[[ RECORDS TO USE open ]]

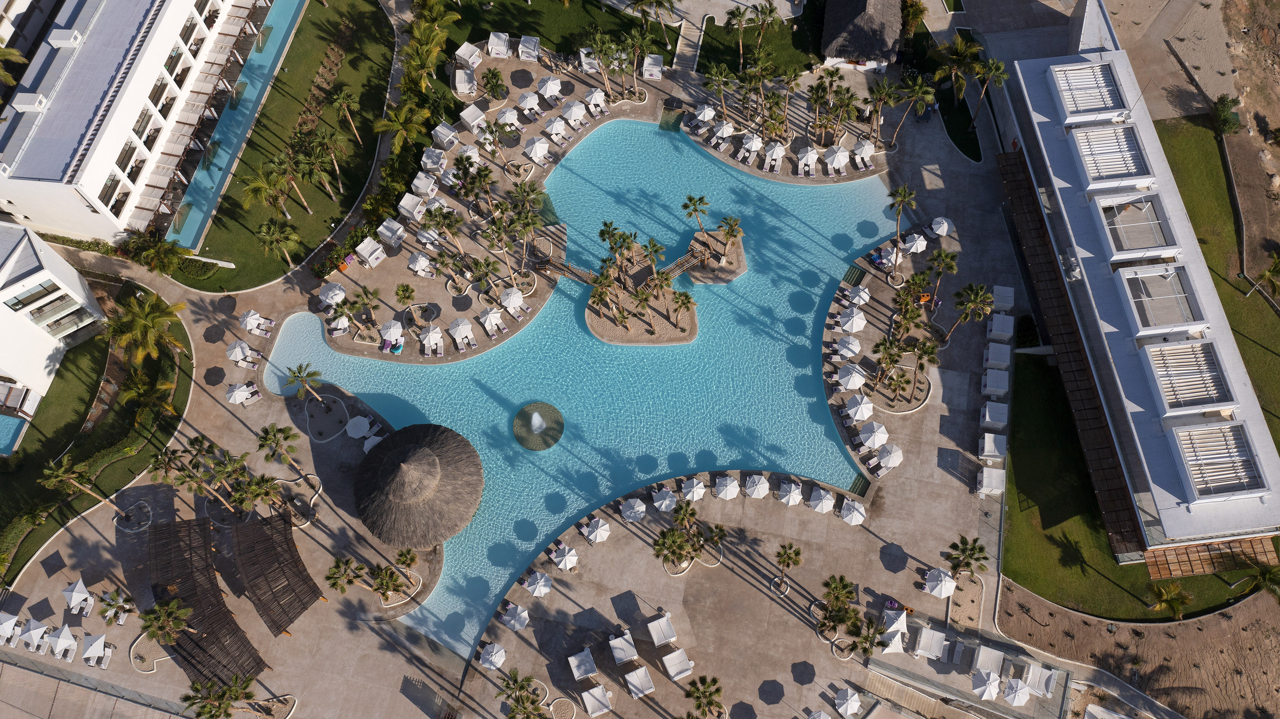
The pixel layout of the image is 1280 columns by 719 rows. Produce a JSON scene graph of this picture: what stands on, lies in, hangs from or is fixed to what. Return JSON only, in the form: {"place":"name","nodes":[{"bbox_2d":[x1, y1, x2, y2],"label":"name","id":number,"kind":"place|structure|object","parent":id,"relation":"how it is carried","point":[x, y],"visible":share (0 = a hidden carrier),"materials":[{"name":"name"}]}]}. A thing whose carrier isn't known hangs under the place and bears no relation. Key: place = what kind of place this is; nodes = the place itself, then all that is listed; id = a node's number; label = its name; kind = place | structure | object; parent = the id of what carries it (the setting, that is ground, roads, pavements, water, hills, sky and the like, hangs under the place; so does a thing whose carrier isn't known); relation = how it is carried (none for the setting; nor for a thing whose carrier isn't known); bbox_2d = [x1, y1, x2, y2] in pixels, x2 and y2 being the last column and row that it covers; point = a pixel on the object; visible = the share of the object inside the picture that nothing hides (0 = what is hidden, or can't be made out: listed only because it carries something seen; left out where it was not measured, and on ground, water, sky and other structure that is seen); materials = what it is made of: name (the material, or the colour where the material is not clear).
{"place":"outdoors","nodes":[
{"label":"outdoors","id":0,"kind":"place"},
{"bbox_2d":[0,219,106,420],"label":"white building","id":1,"kind":"structure","parent":0,"point":[1,281],"materials":[{"name":"white"}]},
{"bbox_2d":[0,286,192,589],"label":"lawn","id":2,"kind":"structure","parent":0,"point":[33,482],"materials":[{"name":"green plant"}]},
{"bbox_2d":[0,414,27,455],"label":"swimming pool","id":3,"kind":"structure","parent":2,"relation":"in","point":[10,432],"materials":[{"name":"liquid"}]},
{"bbox_2d":[39,457,108,506],"label":"palm tree","id":4,"kind":"object","parent":2,"relation":"on","point":[61,471],"visible":0.99,"materials":[{"name":"plant"}]},
{"bbox_2d":[103,290,186,364],"label":"palm tree","id":5,"kind":"object","parent":2,"relation":"on","point":[151,323],"visible":0.98,"materials":[{"name":"plant"}]},
{"bbox_2d":[118,369,177,425],"label":"palm tree","id":6,"kind":"object","parent":2,"relation":"on","point":[158,387],"visible":0.94,"materials":[{"name":"plant"}]},
{"bbox_2d":[0,0,263,256],"label":"white building","id":7,"kind":"structure","parent":0,"point":[40,176],"materials":[{"name":"white"}]},
{"bbox_2d":[164,0,316,257],"label":"swimming pool","id":8,"kind":"structure","parent":0,"point":[218,176],"materials":[{"name":"teal liquid"}]},
{"bbox_2d":[165,0,393,292],"label":"lawn","id":9,"kind":"structure","parent":0,"point":[332,202],"materials":[{"name":"green plant"}]},
{"bbox_2d":[240,161,296,218],"label":"palm tree","id":10,"kind":"object","parent":9,"relation":"on","point":[262,183],"visible":0.99,"materials":[{"name":"plant"}]},
{"bbox_2d":[255,218,300,265],"label":"palm tree","id":11,"kind":"object","parent":9,"relation":"on","point":[274,236],"visible":0.99,"materials":[{"name":"plant"}]},
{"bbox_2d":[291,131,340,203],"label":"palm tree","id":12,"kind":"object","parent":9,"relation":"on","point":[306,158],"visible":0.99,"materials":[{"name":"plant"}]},
{"bbox_2d":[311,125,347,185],"label":"palm tree","id":13,"kind":"object","parent":9,"relation":"on","point":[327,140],"visible":0.98,"materials":[{"name":"plant"}]},
{"bbox_2d":[327,88,362,141],"label":"palm tree","id":14,"kind":"object","parent":9,"relation":"on","point":[341,99],"visible":0.99,"materials":[{"name":"plant"}]},
{"bbox_2d":[1,31,1054,718],"label":"pool deck","id":15,"kind":"structure","parent":0,"point":[936,412],"materials":[{"name":"stone"}]},
{"bbox_2d":[0,612,22,643],"label":"umbrella","id":16,"kind":"object","parent":15,"relation":"on","point":[14,620],"visible":0.98,"materials":[{"name":"white fabric"}]},
{"bbox_2d":[19,618,49,649],"label":"umbrella","id":17,"kind":"object","parent":15,"relation":"on","point":[42,629],"visible":0.99,"materials":[{"name":"white fabric"}]},
{"bbox_2d":[44,623,77,660],"label":"umbrella","id":18,"kind":"object","parent":15,"relation":"on","point":[68,633],"visible":0.99,"materials":[{"name":"white fabric"}]},
{"bbox_2d":[61,578,93,614],"label":"umbrella","id":19,"kind":"object","parent":15,"relation":"on","point":[84,590],"visible":0.99,"materials":[{"name":"white fabric"}]},
{"bbox_2d":[80,632,110,666],"label":"umbrella","id":20,"kind":"object","parent":15,"relation":"on","point":[95,645],"visible":0.99,"materials":[{"name":"white fabric"}]},
{"bbox_2d":[96,588,135,625],"label":"palm tree","id":21,"kind":"object","parent":15,"relation":"on","point":[107,603],"visible":0.99,"materials":[{"name":"plant"}]},
{"bbox_2d":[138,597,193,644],"label":"palm tree","id":22,"kind":"object","parent":15,"relation":"on","point":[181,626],"visible":0.98,"materials":[{"name":"plant"}]},
{"bbox_2d":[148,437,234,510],"label":"palm tree","id":23,"kind":"object","parent":15,"relation":"on","point":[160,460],"visible":0.99,"materials":[{"name":"plant"}]},
{"bbox_2d":[143,516,268,688],"label":"pergola","id":24,"kind":"object","parent":15,"relation":"on","point":[160,533],"visible":0.92,"materials":[{"name":"brown wood"}]},
{"bbox_2d":[180,674,255,718],"label":"palm tree","id":25,"kind":"object","parent":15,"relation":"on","point":[209,709],"visible":1,"materials":[{"name":"plant"}]},
{"bbox_2d":[225,339,255,364],"label":"umbrella","id":26,"kind":"object","parent":15,"relation":"on","point":[239,357],"visible":0.99,"materials":[{"name":"white fabric"}]},
{"bbox_2d":[225,381,257,403],"label":"umbrella","id":27,"kind":"object","parent":15,"relation":"on","point":[239,396],"visible":0.99,"materials":[{"name":"white fabric"}]},
{"bbox_2d":[239,309,272,334],"label":"umbrella","id":28,"kind":"object","parent":15,"relation":"on","point":[248,318],"visible":0.99,"materials":[{"name":"white fabric"}]},
{"bbox_2d":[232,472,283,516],"label":"palm tree","id":29,"kind":"object","parent":15,"relation":"on","point":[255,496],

[[ RECORDS TO USE closed ]]

__ABOUT THIS EXERCISE__. The answer must be an exact copy of the records, with no images in it.

__EXERCISE ANSWER__.
The pixel layout of the image is 1280 columns by 719 rows. Produce a JSON scene graph of this picture: what stands on, lies in, hangs from or is fixed to what. Return JSON only, in the form: {"place":"name","nodes":[{"bbox_2d":[x1, y1, x2, y2],"label":"name","id":number,"kind":"place|structure|object","parent":id,"relation":"how it is carried","point":[x, y],"visible":share (0 = a hidden carrier),"materials":[{"name":"name"}]}]}. A thing whose carrier isn't known hangs under the place and bears no relation. Key: place = what kind of place this is; nodes = the place itself, then all that is listed; id = a node's number; label = its name; kind = place | structure | object; parent = the id of what carries it (the setting, that is ground, roads, pavements, water, hills, sky and the like, hangs under the place; so does a thing whose carrier isn't known); relation = how it is carried (none for the setting; nor for a thing whose carrier isn't known); bbox_2d = [x1, y1, x2, y2] in pixels, x2 and y2 being the last column and row that it covers; point = a pixel on the object; visible = the share of the object inside the picture that nothing hides (0 = what is hidden, or can't be made out: listed only because it carries something seen; left out where it was not measured, and on ground, water, sky and other structure that is seen); materials = what it is made of: name (the material, or the colour where the material is not clear).
{"place":"outdoors","nodes":[
{"label":"outdoors","id":0,"kind":"place"},
{"bbox_2d":[0,219,106,420],"label":"white building","id":1,"kind":"structure","parent":0,"point":[1,281],"materials":[{"name":"white"}]},
{"bbox_2d":[0,286,192,589],"label":"lawn","id":2,"kind":"structure","parent":0,"point":[33,482],"materials":[{"name":"green plant"}]},
{"bbox_2d":[0,414,27,455],"label":"swimming pool","id":3,"kind":"structure","parent":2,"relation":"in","point":[10,432],"materials":[{"name":"liquid"}]},
{"bbox_2d":[39,457,108,506],"label":"palm tree","id":4,"kind":"object","parent":2,"relation":"on","point":[61,471],"visible":0.99,"materials":[{"name":"plant"}]},
{"bbox_2d":[103,290,186,364],"label":"palm tree","id":5,"kind":"object","parent":2,"relation":"on","point":[151,323],"visible":0.98,"materials":[{"name":"plant"}]},
{"bbox_2d":[118,369,177,425],"label":"palm tree","id":6,"kind":"object","parent":2,"relation":"on","point":[158,387],"visible":0.94,"materials":[{"name":"plant"}]},
{"bbox_2d":[0,0,263,256],"label":"white building","id":7,"kind":"structure","parent":0,"point":[40,176],"materials":[{"name":"white"}]},
{"bbox_2d":[164,0,316,257],"label":"swimming pool","id":8,"kind":"structure","parent":0,"point":[218,176],"materials":[{"name":"teal liquid"}]},
{"bbox_2d":[165,0,393,292],"label":"lawn","id":9,"kind":"structure","parent":0,"point":[332,202],"materials":[{"name":"green plant"}]},
{"bbox_2d":[240,161,296,218],"label":"palm tree","id":10,"kind":"object","parent":9,"relation":"on","point":[262,183],"visible":0.99,"materials":[{"name":"plant"}]},
{"bbox_2d":[255,218,300,265],"label":"palm tree","id":11,"kind":"object","parent":9,"relation":"on","point":[274,236],"visible":0.99,"materials":[{"name":"plant"}]},
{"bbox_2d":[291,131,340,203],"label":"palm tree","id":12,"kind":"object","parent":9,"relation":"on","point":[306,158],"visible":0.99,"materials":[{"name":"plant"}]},
{"bbox_2d":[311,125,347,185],"label":"palm tree","id":13,"kind":"object","parent":9,"relation":"on","point":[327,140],"visible":0.98,"materials":[{"name":"plant"}]},
{"bbox_2d":[327,88,362,141],"label":"palm tree","id":14,"kind":"object","parent":9,"relation":"on","point":[341,99],"visible":0.99,"materials":[{"name":"plant"}]},
{"bbox_2d":[1,31,1054,718],"label":"pool deck","id":15,"kind":"structure","parent":0,"point":[936,412],"materials":[{"name":"stone"}]},
{"bbox_2d":[0,612,22,643],"label":"umbrella","id":16,"kind":"object","parent":15,"relation":"on","point":[14,620],"visible":0.98,"materials":[{"name":"white fabric"}]},
{"bbox_2d":[19,618,49,649],"label":"umbrella","id":17,"kind":"object","parent":15,"relation":"on","point":[42,629],"visible":0.99,"materials":[{"name":"white fabric"}]},
{"bbox_2d":[44,623,77,660],"label":"umbrella","id":18,"kind":"object","parent":15,"relation":"on","point":[68,633],"visible":0.99,"materials":[{"name":"white fabric"}]},
{"bbox_2d":[61,578,93,614],"label":"umbrella","id":19,"kind":"object","parent":15,"relation":"on","point":[84,590],"visible":0.99,"materials":[{"name":"white fabric"}]},
{"bbox_2d":[80,632,110,666],"label":"umbrella","id":20,"kind":"object","parent":15,"relation":"on","point":[95,645],"visible":0.99,"materials":[{"name":"white fabric"}]},
{"bbox_2d":[96,588,135,625],"label":"palm tree","id":21,"kind":"object","parent":15,"relation":"on","point":[107,603],"visible":0.99,"materials":[{"name":"plant"}]},
{"bbox_2d":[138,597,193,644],"label":"palm tree","id":22,"kind":"object","parent":15,"relation":"on","point":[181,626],"visible":0.98,"materials":[{"name":"plant"}]},
{"bbox_2d":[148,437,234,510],"label":"palm tree","id":23,"kind":"object","parent":15,"relation":"on","point":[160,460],"visible":0.99,"materials":[{"name":"plant"}]},
{"bbox_2d":[143,516,268,688],"label":"pergola","id":24,"kind":"object","parent":15,"relation":"on","point":[160,533],"visible":0.92,"materials":[{"name":"brown wood"}]},
{"bbox_2d":[180,674,255,718],"label":"palm tree","id":25,"kind":"object","parent":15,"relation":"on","point":[209,709],"visible":1,"materials":[{"name":"plant"}]},
{"bbox_2d":[225,339,255,364],"label":"umbrella","id":26,"kind":"object","parent":15,"relation":"on","point":[239,357],"visible":0.99,"materials":[{"name":"white fabric"}]},
{"bbox_2d":[225,381,257,403],"label":"umbrella","id":27,"kind":"object","parent":15,"relation":"on","point":[239,396],"visible":0.99,"materials":[{"name":"white fabric"}]},
{"bbox_2d":[239,309,272,334],"label":"umbrella","id":28,"kind":"object","parent":15,"relation":"on","point":[248,318],"visible":0.99,"materials":[{"name":"white fabric"}]},
{"bbox_2d":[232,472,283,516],"label":"palm tree","id":29,"kind":"object","parent":15,"relation":"on","point":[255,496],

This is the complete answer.